• Text segment:
--------------------

# April 2012 Member of the Month



## Red Corsairs (Jun 8, 2008)

Member of the Month








*April 2012* 

It's time to reveal the Member of the Month for April 2012.










*Varakir*

Varakir has been an active member of Heresy Online since September 2009 and since joining he's been sharing his great signature making skills by creating top quality signatures for anyone who wants one as well as the Heresy Online Army Painting Challenge signatures. Around 90% of the user signatures that you see on Heresy are probably made by Varakir, and if that isn't a deed worthy of this accolade then I don't know what is. On top of this, he's also been a prominent member in other areas of the website too, including the off-topic section where he often shares reviews of new movies and old. All of this as well as a hefty post and reputation count to boot.

Varakir is the staff pick for Member of the Month, so I'd like to be the first to congratulate you on a well deserved award. So please join me in congratulating Varakir, here are his answers to the quiz sent out to winners of the award:​


> Real name: Cris
> 
> Heresy Online user name: Varakir
> 
> ...


----------



## Serpion5 (Mar 19, 2010)

Congratulations to you Varakir! :clapping:


----------



## Zodd (Jul 27, 2009)

Congratulation with the new shiny, well deserved :victory:


----------



## Dawnstar (Jan 21, 2010)

Couldn't agree with this more!

Congrat's Varakir :grin:


----------



## bitsandkits (Mar 18, 2008)

Congratulations well deserved


----------



## Dusty's Corner (Aug 25, 2008)

Congratulations mate, well earned!


----------



## HUMYN HYBRID (Aug 9, 2011)

congratulations mate... well deserved!!!!


----------



## Dave T Hobbit (Dec 3, 2009)

Well done.

--------------------

• Data supplied:
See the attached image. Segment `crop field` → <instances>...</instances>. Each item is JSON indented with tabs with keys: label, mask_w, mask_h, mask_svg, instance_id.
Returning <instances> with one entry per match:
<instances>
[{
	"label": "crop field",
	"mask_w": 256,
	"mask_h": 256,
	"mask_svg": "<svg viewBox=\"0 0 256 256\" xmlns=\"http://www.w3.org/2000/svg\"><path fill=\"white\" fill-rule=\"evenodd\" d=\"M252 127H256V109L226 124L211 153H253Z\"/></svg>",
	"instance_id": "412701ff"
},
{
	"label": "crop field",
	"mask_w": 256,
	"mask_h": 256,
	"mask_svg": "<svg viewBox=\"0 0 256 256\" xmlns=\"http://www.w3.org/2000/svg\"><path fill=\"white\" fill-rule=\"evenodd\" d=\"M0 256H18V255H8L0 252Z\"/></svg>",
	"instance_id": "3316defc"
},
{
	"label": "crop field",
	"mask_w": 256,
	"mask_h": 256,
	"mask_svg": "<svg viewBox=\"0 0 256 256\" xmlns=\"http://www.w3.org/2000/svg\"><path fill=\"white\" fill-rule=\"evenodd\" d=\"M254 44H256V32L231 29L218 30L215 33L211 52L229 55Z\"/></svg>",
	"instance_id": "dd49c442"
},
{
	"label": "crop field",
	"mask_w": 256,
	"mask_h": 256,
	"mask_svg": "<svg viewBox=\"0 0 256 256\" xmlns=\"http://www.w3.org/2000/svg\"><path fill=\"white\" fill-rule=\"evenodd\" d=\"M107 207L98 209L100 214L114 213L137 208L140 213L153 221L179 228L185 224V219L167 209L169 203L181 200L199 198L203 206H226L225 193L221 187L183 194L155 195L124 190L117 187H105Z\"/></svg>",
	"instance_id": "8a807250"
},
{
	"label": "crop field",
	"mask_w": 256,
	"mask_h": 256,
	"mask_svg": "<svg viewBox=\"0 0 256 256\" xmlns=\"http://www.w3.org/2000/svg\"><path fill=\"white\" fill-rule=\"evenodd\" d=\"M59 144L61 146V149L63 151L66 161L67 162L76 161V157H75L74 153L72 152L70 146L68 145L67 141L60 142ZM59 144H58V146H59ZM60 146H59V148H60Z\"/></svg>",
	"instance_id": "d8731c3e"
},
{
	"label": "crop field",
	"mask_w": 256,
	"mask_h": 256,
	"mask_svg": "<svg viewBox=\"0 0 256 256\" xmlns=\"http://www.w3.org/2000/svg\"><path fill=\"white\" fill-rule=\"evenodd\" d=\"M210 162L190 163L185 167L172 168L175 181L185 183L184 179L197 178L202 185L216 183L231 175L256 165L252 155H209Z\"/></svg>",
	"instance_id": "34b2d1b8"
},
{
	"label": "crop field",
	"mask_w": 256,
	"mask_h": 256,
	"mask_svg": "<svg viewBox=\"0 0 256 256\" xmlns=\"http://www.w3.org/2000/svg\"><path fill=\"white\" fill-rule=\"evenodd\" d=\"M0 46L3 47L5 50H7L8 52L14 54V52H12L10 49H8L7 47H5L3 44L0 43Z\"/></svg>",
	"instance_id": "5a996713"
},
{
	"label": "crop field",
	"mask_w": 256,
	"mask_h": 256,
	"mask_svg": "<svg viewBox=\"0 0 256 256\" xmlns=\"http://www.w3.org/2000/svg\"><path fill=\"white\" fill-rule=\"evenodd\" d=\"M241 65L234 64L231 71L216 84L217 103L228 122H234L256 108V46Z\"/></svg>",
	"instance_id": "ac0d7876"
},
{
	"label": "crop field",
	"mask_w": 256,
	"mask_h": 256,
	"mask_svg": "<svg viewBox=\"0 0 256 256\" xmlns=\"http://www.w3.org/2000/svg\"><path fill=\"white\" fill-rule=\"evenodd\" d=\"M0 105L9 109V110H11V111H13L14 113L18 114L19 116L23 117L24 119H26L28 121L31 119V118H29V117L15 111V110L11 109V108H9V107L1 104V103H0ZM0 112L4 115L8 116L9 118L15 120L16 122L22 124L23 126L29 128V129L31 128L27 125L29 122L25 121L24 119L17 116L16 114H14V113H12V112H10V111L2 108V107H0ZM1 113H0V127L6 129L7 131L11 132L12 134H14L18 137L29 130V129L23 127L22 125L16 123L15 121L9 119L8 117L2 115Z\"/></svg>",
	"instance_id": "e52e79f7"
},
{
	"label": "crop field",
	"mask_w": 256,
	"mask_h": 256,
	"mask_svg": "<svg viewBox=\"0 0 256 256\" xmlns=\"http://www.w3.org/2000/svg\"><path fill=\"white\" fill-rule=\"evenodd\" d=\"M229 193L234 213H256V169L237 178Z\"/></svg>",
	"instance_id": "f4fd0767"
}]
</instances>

--------------------

Write out the part of the forum thread starting with "It's time to" and going on through "count to boot.". The records have no connection to the forum thread.

• Output for this task:
It's time to reveal the Member of the Month for April 2012.










*Varakir*

Varakir has been an active member of Heresy Online since September 2009 and since joining he's been sharing his great signature making skills by creating top quality signatures for anyone who wants one as well as the Heresy Online Army Painting Challenge signatures. Around 90% of the user signatures that you see on Heresy are probably made by Varakir, and if that isn't a deed worthy of this accolade then I don't know what is. On top of this, he's also been a prominent member in other areas of the website too, including the off-topic section where he often shares reviews of new movies and old. All of this as well as a hefty post and reputation count to boot.